Lapthorne and Oikonomou add one small twist - they focus on "the tails of the data [which] often produces better results, [so] we can remove some of the noise associated with less separable observations". In terms of the Machine Learning (ML) approaches used, they opt for the three most popular:

  • Support Vector Machine1 is a supervised learning algorithm that is considered by many as the best classifier to date due to its good performance in a wide range of classification tasks.
  • Random Forest3 is an "ensemble" learning method (or meta-algorithm). In ensemble methods, multiple classifiers are trained to solve the same problem and are then combined by taking a majority vote. In Random Forest, a collection of 'decision trees' is used
  • AdaBoost4 (short for Adaptive Boosting) is the most popular boosting learning method. Like bagging, boosting is another ensemble learning method whereby the same classifier is trained multiple times. The idea of boosting is to combine a set of weak learners into a single strong classifier.

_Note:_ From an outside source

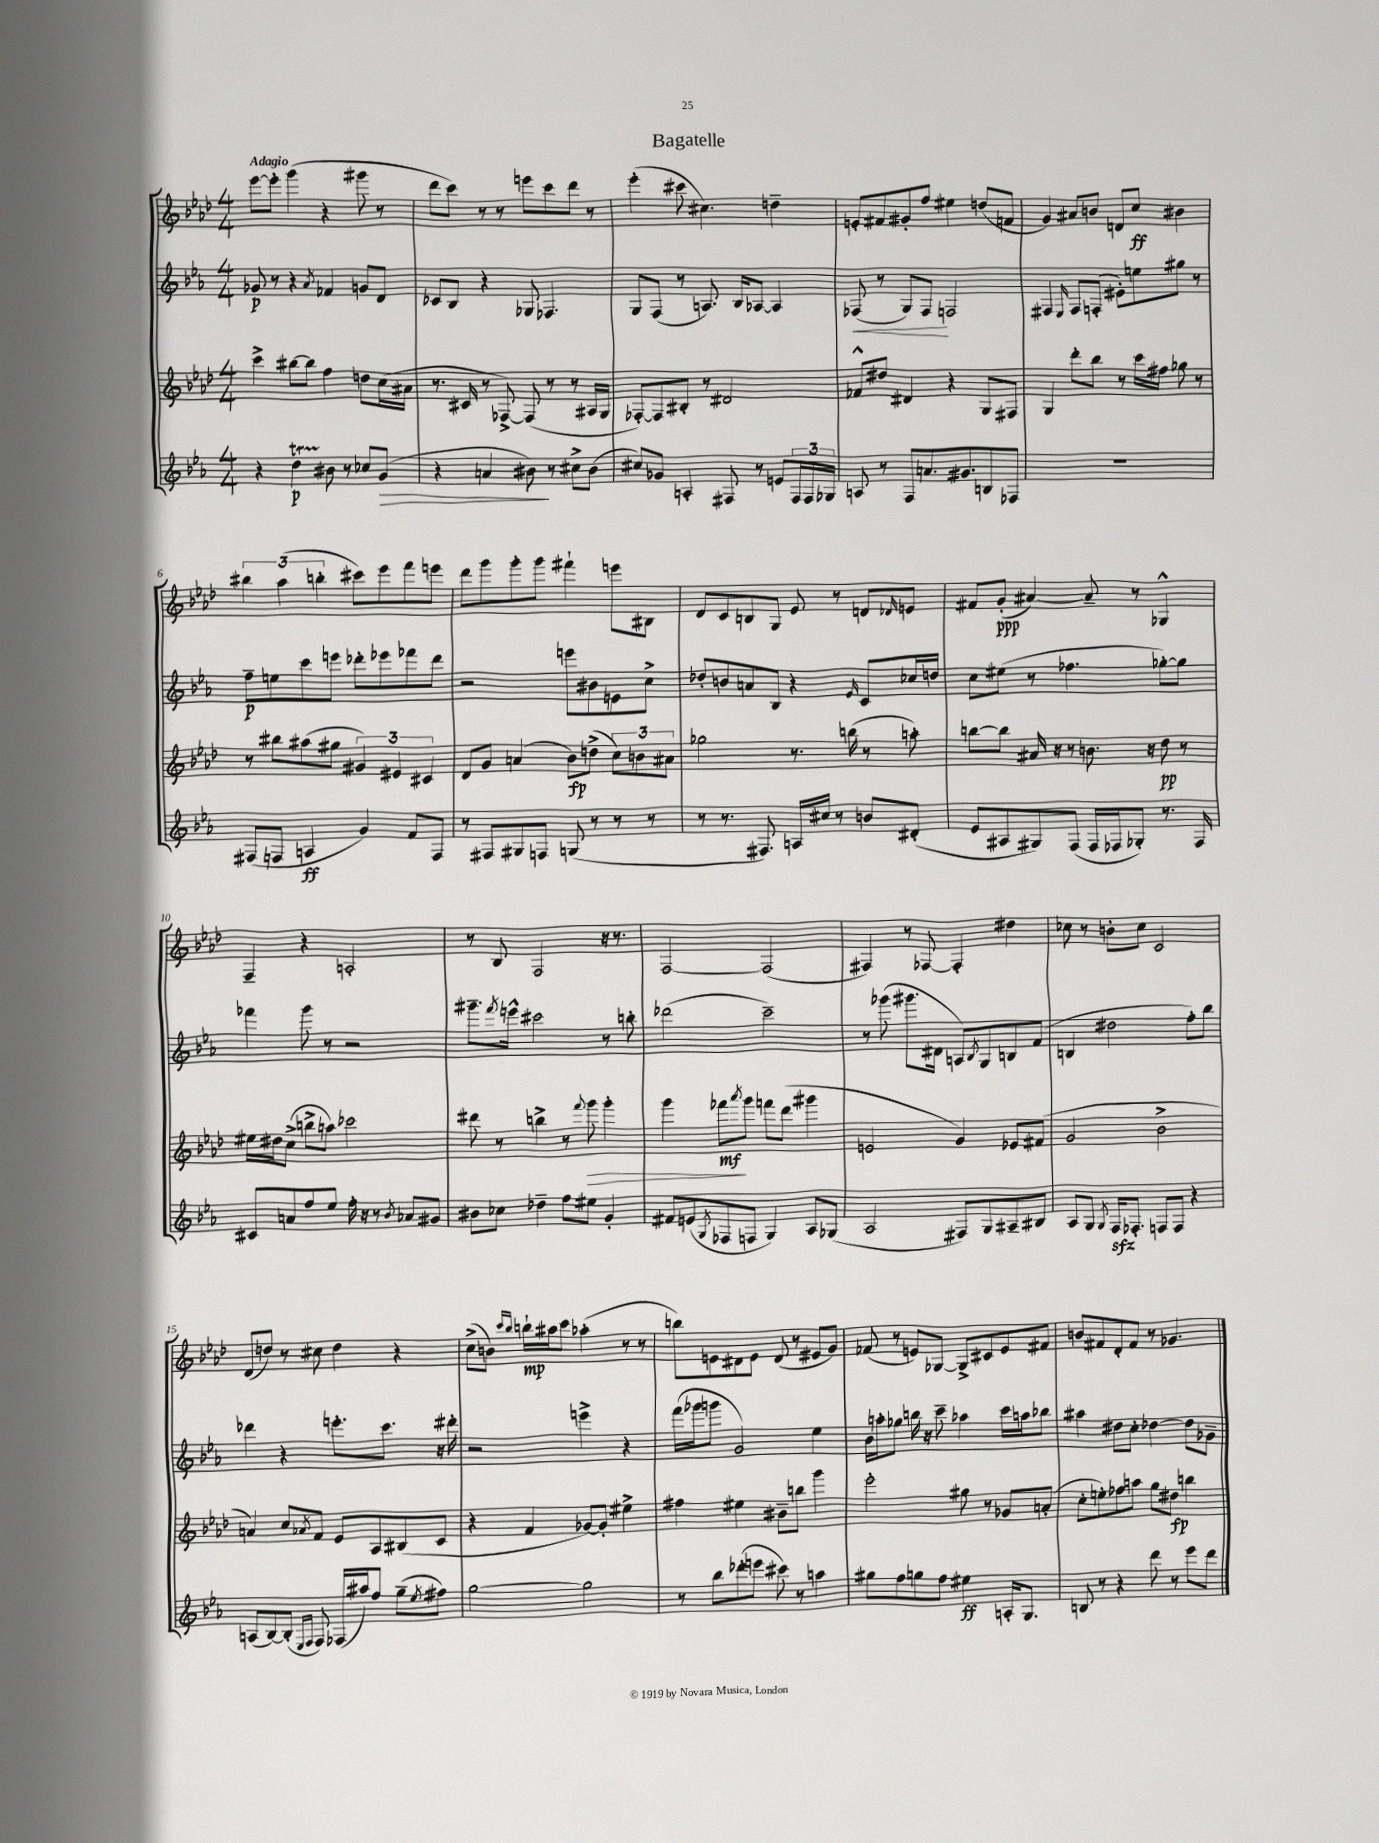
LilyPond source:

The result? ML not unsurprisingly is a success. "The winner of our little performance horse race is the non-linear SVM followed by the Random Forest algorithm. The linear SVM and AdaBoost lag behind, but they too managed to beat the benchmark model. What is also interesting is the similarity in the performance profile. Despite the differences in overall return, the periods in which they had the best or worst returns are similar across the models. The algorithms might be very different in terms of how they approach classification, but they all try to answer the same question by learning from the same set of data…..Since 2008, for example, the non-linear SVM has still gained c.40% with a c.66% monthly hit rate, which is still pretty impressive. The main exception is when all models suffered during a period that saw quality stocks rallying strongly and value suffering in the first half of the year, and this trend violently reversing in the second half".

Crucially the SG analysts observe that the "performance figures reported above don't take into account any transaction costs. Given the inclusion of high turnover factors and the dynamic nature of the models, it is not surprising to see that the resulting baskets experience very high turnover….when we cap the turnover to 30%, in line with the base model, we still manage to outperform the base model."

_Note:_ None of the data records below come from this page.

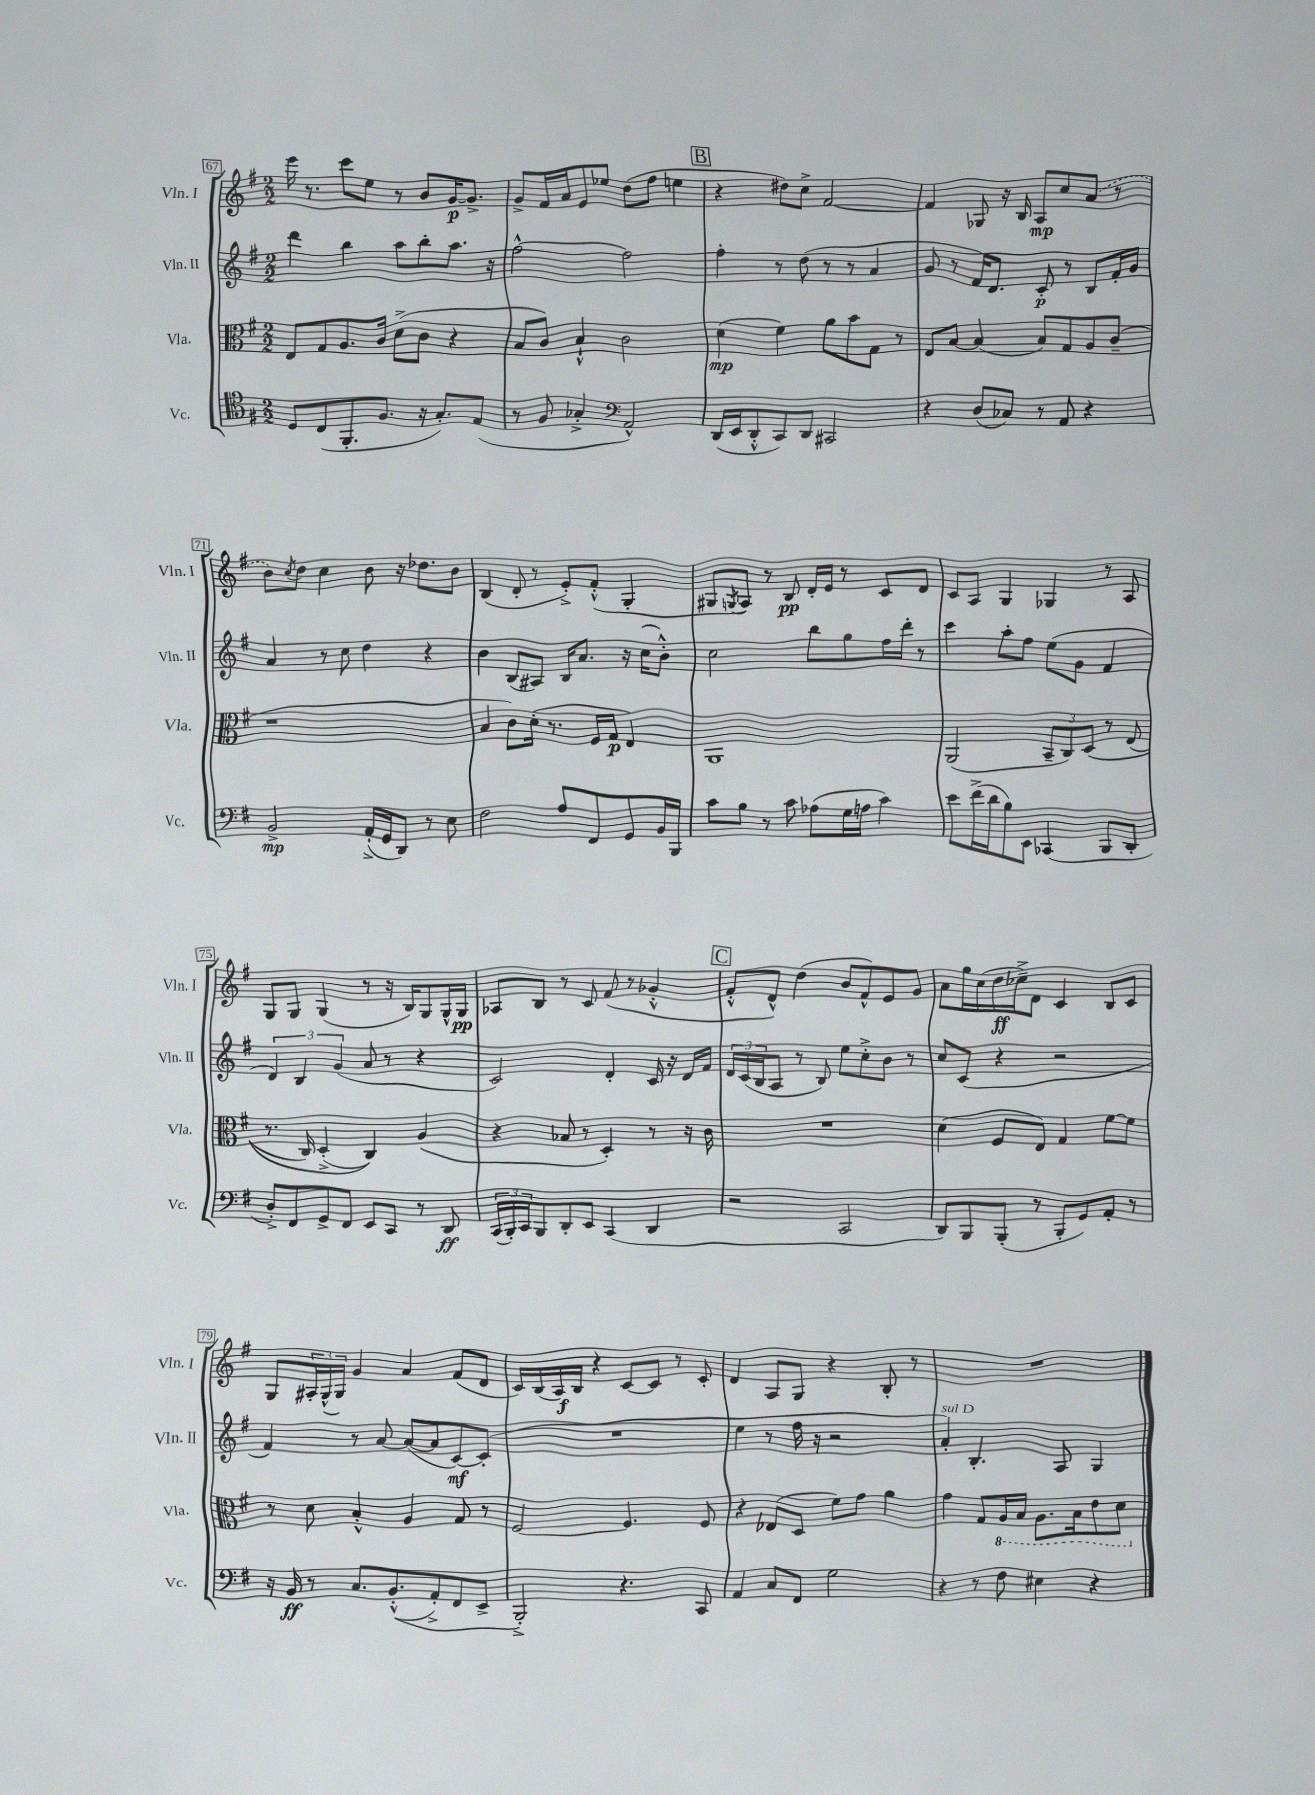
<<
\new StaffGroup <<
\new Staff = "s0" \with { instrumentName = "Vln. I" shortInstrumentName = "Vln. I" } {
    \clef treble \key g \major \numericTimeSignature \time 2/2
    e'''16 r8. c'''8 e''8 r8 b'8 g'16~\p g'8.-> |
    g'8-> fis'16 a'16 e'8 ees''8 d''8( fis''8 e''4 |
    \mark \markup { \box "B" } r4 dis''8) c''8-> fis'2~ |
    fis'4 ges8 r16 b16 a8\mp c''8 \once \slurDashed a'8( r8 |
    b'8) \acciaccatura { c''8 } d''8 c''4 b'8 r16 des''8. b'8 |
    b4( d'8-. r8 e'8-.->) fis'8-.-^( g4-. |
    gis8 \acciaccatura { g8 } a8) r8 b8\pp d'16-. e'16 r8 c'8 d'8 |
    c'8 a8 g4 ges4 r8 a8 |
    g8 g8 g4( r8 r16 b16) g8 g16-^ g16\pp |
    aes8 b8 r8 c'8 fis'8( r8 ges'4-.-^ |
    \mark \markup { \box "C" } fis'8-.-^ d'8-^) d''4( b'8 fis'8-^) e'8 g'8 |
    a'8 g''16 c''16( d''16\ff ces''16--->) d'8 c'4 b8 c'8 |
    g8 \tuplet 3/2 { ais16-. g16-^( g16) } g'4 a'4 fis'8( d'8 |
    c'16) b16( a16\f) b16 r4 c'8~ c'8 r8 c'8-. |
    d'4 a8 g8 r4 b8-. r8 |
    R1 \bar "|." |
}
\new Staff = "s1" \with { instrumentName = "Vln. II" shortInstrumentName = "Vln. II" } {
    \clef treble \key g \major \numericTimeSignature \time 2/2
    d'''4 b''4 a''8 b''8-. a''8. r16 |
    fis''2~-^ fis''2 |
    \mark \markup { \box "B" } fis''4-. r8 d''8( r8 r8 a'4 |
    g'8 r8 fis'16) d'8. c'8-.\p r8 b8 fis'16-. g'16 |
    a'4 r8 c''8 d''4 r4 |
    b'4 b8( ais8) b16 a'8. r16 c''16( b'8-.-^) |
    c''2 b''8 g''8 fis''16 d'''16-. r8 |
    c'''4 a''8-. fis''8 e''8( g'8 fis'4 |
    \tuplet 3/2 { d'4) b4 g'4( } a'8 r8 r4 |
    c'2) d'4-. c'16 r16 d'16 fis'16 |
    \mark \markup { \box "C" } \tuplet 3/2 { d'16 c'16( b16 } a8 r8 b8) e''8 c''8-.-> b'8 r8 |
    c''8 c'8( r4 r2 |
    fis'4) r8 a'8~ a'8~( a'8 c'8~\mf) c'8-.( |
    R1 |
    e''4 r8 fis''16 r16 r2 |
    a'4-.^\markup { \italic "sul D" }) b4.-. a8 g4 \bar "|." |
}
\new Staff = "s2" \with { instrumentName = "Vla." shortInstrumentName = "Vla." } {
    \clef alto \key g \major \numericTimeSignature \time 2/2
    e8 g8 a8. c'16 d'8->( c'8 r4 |
    b8 c'8) b4-!-^ c'2 |
    \mark \markup { \box "B" } d'4\mp( fis'4) a'8 b'8 g8 r8 |
    e8 b8~ b4( b8) g8 a8 c'8--( |
    r1 |
    b4 c'8) d'16-.( r8. fis16 g16\p e4) |
    a,1 |
    a,2( \tuplet 3/2 { b,8-- c8) d8\( } r8 e8( |
    r8. c16) d4-.->( c4)\) a4( |
    r4 bes8 r8 d4-.) r8 r16 c'16 |
    \mark \markup { \box "C" } R1 |
    d'4( fis8 e8) g4 fis'8~ fis'8 |
    r8 d'8 b4-.-^ a4 g8 r8 |
    fis2~ fis4. fis8 |
    r4 ees8( d8 fis'8) g'8 a'4 |
    g'4 g8 \ottava #-1 a,16 b,16 a,8. b,16 e8 d8 \ottava #0 \bar "|." |
}
\new Staff = "s3" \with { instrumentName = "Vc." shortInstrumentName = "Vc." } {
    \clef tenor \key g \major \numericTimeSignature \time 2/2
    d8 c8( fis,8.-. fis8. r16 g8.-.) e8( |
    r8 fis8 ges4-.-> \clef bass a,2-^) |
    \mark \markup { \box "B" } d,16( e,16 d,8-.-^ c,8) d,8 cis,2 |
    r4 d8( ces8) r8 a,8 r4 |
    b,2->\mp a,16-.->( g,16 d,8) r8 e8 |
    fis2 a8 fis,8 g,8 b,16 b,,16 |
    c'8 b8 r8 c'8 aes8( g16 a16 c'4) |
    e'8 fis'16->( d'16 b8) e,8 ces,4( b,,8 d,8-. |
    d8-.->) fis,8 g,8-> fis,8 e,8 c,8 r8 d,8\ff |
    \tuplet 3/2 { c,16( b,,16-.) c,16 } b,,8 d,8-. e,8 c,4( d,4 |
    \mark \markup { \box "C" } r2 c,2 |
    d,8) b,,8 b,,8-.( r8 b,,8-. g,8) a,8-. r8 |
    r16 b,16\ff r8 c8. b,8.-.-^(\( a,8-.->) fis,8 e,8-> |
    b,,2-.->\) r4. c,8 |
    a,4 c8 fis,8 g2 |
    r4 r8 fis8 eis4 r4 \bar "|." |
}
>>
>>
\layout { \context { \Score currentBarNumber = #67 \override BarNumber.stencil = #(make-stencil-boxer 0.1 0.3 ly:text-interface::print) } }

A new world of investing emerges out of this analysis. Rather than the existing model of social investing, where we follow other great investors like us, might we see a new social investing paradigm emerge where ML inspired AIs compete for attention to build a better index? Could we even take this all one step further and integrate both my alternative models - collaborative networks of investors and activists work together using AI to build open source indices where the machines do the really smart data analysis and we the humans set the normative goals?